Abderrahim DERRAJI - 07 septembre 2018 11:16
Vaccination par les pharmaciens et les infirmières : recommandations de la HAS

Dans un rapport intitulé « Extension des compétences des professionnels de santé en matière de vaccination - Vaccination contre la grippe saisonnière » publié au mois de juillet dernier, la Haute autorité de santé (HAS/France)  estime qu’une harmonisation des compétences entre professionnels de santé en matière vaccinale semble justifiée. La HAS a formulé les recommandations suivantes :   - Il est nécessaire d’harmoniser les personnes éligibles à la vaccination indépendamment du professionnel de santé chargé de les vacciner en prenant en considération les recommandations vaccinales contre la grippe. Et comme il n’a pas été démontré de risque particulier lors de la 1ère administration du vaccin antigrippal et celui-ci est recommandé chez la femme enceinte,  la HAS estime dans son rapport qu’il n'apparaît pas pertinent de restreindre la pratique de la vaccination contre la grippe saisonnière par les infirmiers et les pharmaciens aux seuls adultes ayant déjà été vaccinés antérieurement et aux femmes n’étant pas enceintes. Il en est de même pour les personnes atteintes de troubles de la coagulation et chez les personnes immunodéprimées chez qui les vaccins sont bien tolérés. Par contre, la HAS estime que la vaccination chez l'enfant nécessite une formation spécifique en pédiatrie que l'ensemble des professionnels de santé ne reçoit pas actuellement (À l’exception des infirmiers puériculteurs et les sages-femmes). Par conséquent, cette autorité recommande de n'étendre les compétences des professionnels de santé qu'à la population de plus de 18 ans. - De renforcer les exigences associées en termes de formation, de traçabilité de la vaccination et de suivi de l'impact de l'extension des compétences professionnelles.
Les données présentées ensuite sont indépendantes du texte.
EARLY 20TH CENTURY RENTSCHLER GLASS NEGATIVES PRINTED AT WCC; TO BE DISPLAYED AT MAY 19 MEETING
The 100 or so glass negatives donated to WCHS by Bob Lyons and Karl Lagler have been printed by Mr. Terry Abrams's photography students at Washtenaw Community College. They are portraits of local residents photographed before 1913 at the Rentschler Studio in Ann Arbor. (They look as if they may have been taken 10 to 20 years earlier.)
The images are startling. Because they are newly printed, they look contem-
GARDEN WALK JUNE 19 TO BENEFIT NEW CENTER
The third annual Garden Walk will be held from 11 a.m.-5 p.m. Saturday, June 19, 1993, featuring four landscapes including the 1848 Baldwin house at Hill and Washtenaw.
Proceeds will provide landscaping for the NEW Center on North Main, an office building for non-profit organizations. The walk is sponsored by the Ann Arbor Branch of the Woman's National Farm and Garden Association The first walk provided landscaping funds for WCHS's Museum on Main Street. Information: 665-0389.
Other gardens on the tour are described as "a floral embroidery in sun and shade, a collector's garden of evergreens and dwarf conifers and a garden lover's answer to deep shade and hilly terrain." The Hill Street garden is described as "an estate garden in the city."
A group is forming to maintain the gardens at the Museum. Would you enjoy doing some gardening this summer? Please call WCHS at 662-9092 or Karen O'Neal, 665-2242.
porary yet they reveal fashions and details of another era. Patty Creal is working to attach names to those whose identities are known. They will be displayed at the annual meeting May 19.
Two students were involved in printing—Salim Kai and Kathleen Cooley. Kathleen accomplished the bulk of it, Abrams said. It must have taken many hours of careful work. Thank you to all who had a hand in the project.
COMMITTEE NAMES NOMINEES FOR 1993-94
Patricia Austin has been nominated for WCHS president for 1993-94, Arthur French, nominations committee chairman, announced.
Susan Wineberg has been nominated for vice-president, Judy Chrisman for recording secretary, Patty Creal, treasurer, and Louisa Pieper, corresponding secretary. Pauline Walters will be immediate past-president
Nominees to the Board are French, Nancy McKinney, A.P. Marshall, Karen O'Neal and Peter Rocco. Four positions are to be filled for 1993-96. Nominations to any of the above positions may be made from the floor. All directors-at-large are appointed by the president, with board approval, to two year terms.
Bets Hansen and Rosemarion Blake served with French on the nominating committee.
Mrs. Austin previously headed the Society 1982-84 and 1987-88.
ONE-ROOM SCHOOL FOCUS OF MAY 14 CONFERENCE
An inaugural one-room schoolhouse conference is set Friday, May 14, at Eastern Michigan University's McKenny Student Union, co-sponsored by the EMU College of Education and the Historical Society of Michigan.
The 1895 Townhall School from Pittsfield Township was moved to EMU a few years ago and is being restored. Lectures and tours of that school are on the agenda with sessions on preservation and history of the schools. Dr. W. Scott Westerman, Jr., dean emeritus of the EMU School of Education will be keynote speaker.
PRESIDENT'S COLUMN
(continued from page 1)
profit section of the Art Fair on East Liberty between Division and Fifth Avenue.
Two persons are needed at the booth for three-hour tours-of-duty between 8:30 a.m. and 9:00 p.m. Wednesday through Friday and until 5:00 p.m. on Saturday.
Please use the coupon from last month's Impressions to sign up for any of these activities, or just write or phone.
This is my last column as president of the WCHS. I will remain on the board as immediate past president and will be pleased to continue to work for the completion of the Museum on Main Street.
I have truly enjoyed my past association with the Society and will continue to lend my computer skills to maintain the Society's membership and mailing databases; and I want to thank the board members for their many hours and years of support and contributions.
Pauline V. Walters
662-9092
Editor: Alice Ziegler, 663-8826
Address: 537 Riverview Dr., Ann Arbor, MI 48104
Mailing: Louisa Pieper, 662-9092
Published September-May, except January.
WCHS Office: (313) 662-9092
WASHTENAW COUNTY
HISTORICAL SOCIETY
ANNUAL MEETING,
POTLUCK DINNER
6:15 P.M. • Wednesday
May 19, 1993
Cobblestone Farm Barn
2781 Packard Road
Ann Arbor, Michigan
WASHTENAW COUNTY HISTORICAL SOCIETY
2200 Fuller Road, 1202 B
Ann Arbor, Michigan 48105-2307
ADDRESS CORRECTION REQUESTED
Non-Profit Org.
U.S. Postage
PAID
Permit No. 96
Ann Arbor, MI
À l’instar des sages-femmes et des infirmiers, les pharmaciens doivent suivre dans leur cursus initial une formation (Validée) aux différentes techniques d’injection et aux vaccinations. - De limiter les occasions manquées de vaccination en multipliant les lieux possibles de vaccination (ex : mise à disposition des vaccins dans les cabinets médicaux pour une administration immédiate et mise en place de programmes de vaccination par les professions de santé dans les services hospitaliers et établissements médico-sociaux pour les patients hospitalisés ou vus en consultation), - D'accompagner ces mesures d'extension des compétences des professionnels de santé par des campagnes d'information.

Abderrahim DERRAJI - 05 septembre 2018 09:40
L’UE approuve la mise sur le marché d’ONPATTRO®

La biotech américaine Alnylam a annoncé, jeudi dernier, que son médicament ONPATTRO® a été approuvé pour le marché européen. Il s’agit du chef de file d’une nouvelle classe thérapeutique qui agit en réduisant au silence un gène nocif ou déréglé. Ce médicament co-développé avec Sanofi, et dont le principe actif est le patisiran est indiqué dans la prise en charge de l'amylose héréditaire à transthyrétine (ATTRh) chez les adultes. Cette maladie génétique rare potentiellement invalidante et mettant en jeu le pronostic vital affecte quelque 50.000 personnes à travers le monde. Le coût d’un traitement d’ONPATTRO® qui a déjà obtenu le feu vert de la FDA a été fixé à 450.00 dollars par patient et par an.    Appelé l'«arme du silence», ce nouveau médicament empêche l'ARN messager de transmettre l'ordre d'un gène défectueux de produire des protéines anormales. Alnylam et d'autres biotechs étudient la possibilité d’exploiter le patisiran dans la prise en charge d’autres pathologies, notamment les cancers, l’hépatite B, les maladies cardiovasculaires, ophtalmologiques, rénales ou encore neurodégénératives, comme l'Alzheimer.